Les personnes plus âgées stockent plus facilement la chaleur, surtout lorsqu'ils travaillent sous des habits chauds ou dans un environnement où la chaleur est extrême, comme dans une mine.

La chaleur extrême met plus à risque les travailleurs âgés

Les chaleurs extrêmes qui sévissent pendant de longues périodes peuvent avoir une influence sur la capacité d'un travailleur à exécuter ses tâches. Ceux qui sont plus âgés sont encore plus à risque d'être victimes de blessures, de maladies ou même de décès.
Dans le but d'en savoir plus sur l'impact de travailler dans un environnement chaud, le gouvernement de l'Ontario a annoncé vendredi un financement de 300 000 $ pour un projet de recherche dirigé par le professeur Glen Kenny, du département des sciences de la santé de l'Université d'Ottawa.
« Nous avons besoin d'idées nouvelles et ces travaux de recherche vont nous permettre d'en savoir plus sur l'impact de la chaleur extrême sur les travailleurs plus âgés dans le contexte des changements climatiques », a indiqué Nathalie DesRosiers, députée provinciale d'Ottawa-Vanier.

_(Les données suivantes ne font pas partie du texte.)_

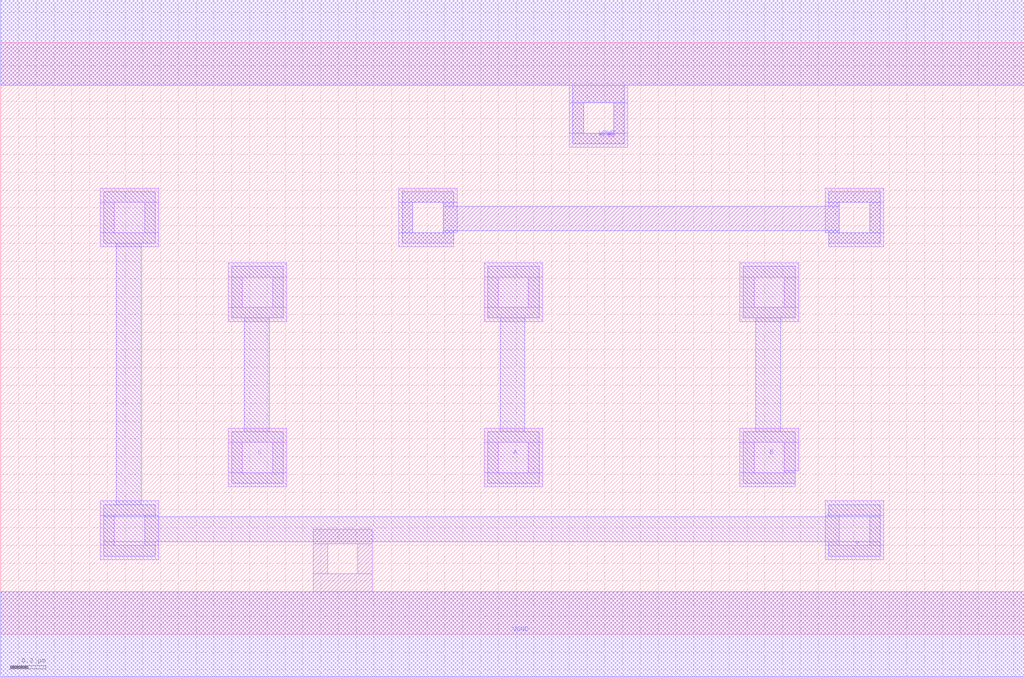
<source format=lef>
VERSION 5.7 ;
  NOWIREEXTENSIONATPIN ON ;
  DIVIDERCHAR "/" ;
  BUSBITCHARS "[]" ;
MACRO AOI21X1
  CLASS CORE ;
  FOREIGN AOI21X1 ;
  ORIGIN 0.000 0.000 ;
  SIZE 5.760 BY 3.330 ;
  SYMMETRY X Y R90 ;
  SITE unit ;
  PIN VPWR
    DIRECTION INOUT ;
    USE POWER ;
    SHAPE ABUTMENT ;
    PORT
      LAYER met1 ;
        RECT 0.000 3.090 5.760 3.570 ;
        RECT 3.220 2.990 3.510 3.090 ;
        RECT 3.220 2.820 3.280 2.990 ;
        RECT 3.450 2.820 3.510 2.990 ;
        RECT 3.220 2.760 3.510 2.820 ;
    END
    PORT
      LAYER li1 ;
        RECT 0.000 3.090 5.760 3.570 ;
        RECT 3.200 2.990 3.530 3.090 ;
        RECT 3.200 2.820 3.280 2.990 ;
        RECT 3.450 2.820 3.530 2.990 ;
        RECT 3.200 2.740 3.530 2.820 ;
    END
  END VPWR
  PIN VGND
    DIRECTION INOUT ;
    USE GROUND ;
    SHAPE ABUTMENT ;
    PORT
      LAYER met1 ;
        RECT 0.000 -0.240 5.760 0.240 ;
    END
    PORT
      LAYER li1 ;
        RECT 1.760 0.510 2.090 0.590 ;
        RECT 1.760 0.340 1.840 0.510 ;
        RECT 2.010 0.340 2.090 0.510 ;
        RECT 1.760 0.240 2.090 0.340 ;
        RECT 0.000 -0.240 5.760 0.240 ;
    END
  END VGND
  PIN Y
    DIRECTION INOUT ;
    USE SIGNAL ;
    SHAPE ABUTMENT ;
    PORT
      LAYER met1 ;
        RECT 0.580 2.200 0.870 2.490 ;
        RECT 0.650 0.730 0.790 2.200 ;
        RECT 0.580 0.660 0.870 0.730 ;
        RECT 4.660 0.660 4.950 0.730 ;
        RECT 0.580 0.520 4.950 0.660 ;
        RECT 0.580 0.440 0.870 0.520 ;
        RECT 4.660 0.440 4.950 0.520 ;
    END
  END Y
  PIN A
    DIRECTION INOUT ;
    USE SIGNAL ;
    SHAPE ABUTMENT ;
    PORT
      LAYER met1 ;
        RECT 2.740 1.780 3.030 2.070 ;
        RECT 2.810 1.140 2.950 1.780 ;
        RECT 2.740 0.850 3.030 1.140 ;
    END
  END A
  PIN C
    DIRECTION INOUT ;
    USE SIGNAL ;
    SHAPE ABUTMENT ;
    PORT
      LAYER met1 ;
        RECT 1.300 1.780 1.590 2.070 ;
        RECT 1.370 1.140 1.510 1.780 ;
        RECT 1.300 0.850 1.590 1.140 ;
    END
  END C
  PIN B
    DIRECTION INOUT ;
    USE SIGNAL ;
    SHAPE ABUTMENT ;
    PORT
      LAYER met1 ;
        RECT 4.180 1.780 4.470 2.070 ;
        RECT 4.250 1.140 4.390 1.780 ;
        RECT 4.180 0.850 4.470 1.140 ;
    END
  END B
  OBS
      LAYER li1 ;
        RECT 0.560 2.430 0.890 2.510 ;
        RECT 0.560 2.260 0.640 2.430 ;
        RECT 0.810 2.260 0.890 2.430 ;
        RECT 0.560 2.180 0.890 2.260 ;
        RECT 2.240 2.430 2.570 2.510 ;
        RECT 2.240 2.260 2.320 2.430 ;
        RECT 2.490 2.260 2.570 2.430 ;
        RECT 4.640 2.430 4.970 2.510 ;
        RECT 4.640 2.260 4.720 2.430 ;
        RECT 4.890 2.260 4.970 2.430 ;
        RECT 2.240 2.180 2.550 2.260 ;
        RECT 4.660 2.180 4.970 2.260 ;
        RECT 1.280 2.010 1.610 2.090 ;
        RECT 1.280 1.840 1.360 2.010 ;
        RECT 1.530 1.840 1.610 2.010 ;
        RECT 1.280 1.760 1.610 1.840 ;
        RECT 2.720 2.010 3.050 2.090 ;
        RECT 2.720 1.840 2.800 2.010 ;
        RECT 2.970 1.840 3.050 2.010 ;
        RECT 2.720 1.760 3.050 1.840 ;
        RECT 4.160 2.010 4.490 2.090 ;
        RECT 4.160 1.840 4.240 2.010 ;
        RECT 4.410 1.840 4.490 2.010 ;
        RECT 4.160 1.760 4.490 1.840 ;
        RECT 1.280 1.080 1.610 1.160 ;
        RECT 1.280 0.910 1.360 1.080 ;
        RECT 1.530 0.910 1.610 1.080 ;
        RECT 1.280 0.830 1.610 0.910 ;
        RECT 2.720 1.080 3.050 1.160 ;
        RECT 2.720 0.910 2.800 1.080 ;
        RECT 2.970 0.910 3.050 1.080 ;
        RECT 2.720 0.830 3.050 0.910 ;
        RECT 4.160 1.080 4.490 1.160 ;
        RECT 4.160 0.910 4.240 1.080 ;
        RECT 4.410 0.920 4.490 1.080 ;
        RECT 4.410 0.910 4.470 0.920 ;
        RECT 4.160 0.830 4.470 0.910 ;
        RECT 0.560 0.670 0.890 0.750 ;
        RECT 0.560 0.500 0.640 0.670 ;
        RECT 0.810 0.500 0.890 0.670 ;
        RECT 0.560 0.420 0.890 0.500 ;
        RECT 4.640 0.670 4.970 0.750 ;
        RECT 4.640 0.500 4.720 0.670 ;
        RECT 4.890 0.500 4.970 0.670 ;
        RECT 4.640 0.420 4.970 0.500 ;
      LAYER met1 ;
        RECT 2.260 2.430 2.550 2.490 ;
        RECT 2.260 2.260 2.320 2.430 ;
        RECT 2.490 2.410 2.550 2.430 ;
        RECT 4.660 2.430 4.950 2.490 ;
        RECT 4.660 2.410 4.720 2.430 ;
        RECT 2.490 2.270 4.720 2.410 ;
        RECT 2.490 2.260 2.550 2.270 ;
        RECT 2.260 2.200 2.550 2.260 ;
        RECT 4.660 2.260 4.720 2.270 ;
        RECT 4.890 2.260 4.950 2.430 ;
        RECT 4.660 2.200 4.950 2.260 ;
  END
END AOI21X1
END LIBRARY


</source>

Les personnes plus âgées stockent plus facilement la chaleur, surtout lorsqu'ils travaillent sous des habits chauds ou dans un environnement où la chaleur est extrême, comme dans une mine. 
Les risques de problèmes ou de maladies sont encore plus élevés lorsque ces personnes souffrent de haute pression ou sont atteintes de diabète 2. Il faut donc recueillir des données qui permettront d'établir de nouveaux standards pour éviter que ces personnes soient à risques. 
« Nos travaux vont permettre de recueillir des données pour déterminer plus précisément comment la chaleur influe sur la capacité des travailleurs âgés de 40 ans et plus », explique le professeur Glen Kenny.
Le professeur Kenny fait ses recherches en laboratoire grâce à un appareil appelé calorimètre, le seul au monde, dit-il, qui permet de recueillir les effets de la chaleur sur différentes parties du corps. Les Américains l'ont mis au point pour recueillir des données sur l'effet de la chaleur sur les soldats pendant la guerre en Irak. 
« On oublie parfois que des travailleurs plus âgés doivent travailler dans des chaleurs extrêmes, huit ou dix heures par jour, jour après jour. Ils reviennent à la maison et sont souvent malades de la chaleur, souffrant notamment de déshydratation. Ce n'est pas comme un athlète, qui fait une course, et qui se repose pendant deux jours », explique le professeur Kenny.
D'ici cinq ans, on estime qu'un travailleur sur quatre sera âgé de 55 ans et plus. Il faut donc obtenir plus d'information sur cette question de santé et sécurité au travail, qui a une grande importance pour les travailleurs, mais aussi pour les gouvernements et les entreprises.
« Dans les mines de Sudbury, l'âge moyen des travailleurs est de 52 ans. Chez les travailleurs d'Hydro One, l'âge moyen est de 48 à 49 ans. Ils travaillent souvent dans des conditions très difficiles. Il faut donc trouver les conditions de chaleur dans lesquelles ils peuvent travailler sans être exposés à des risques », explique le professeur Kenny.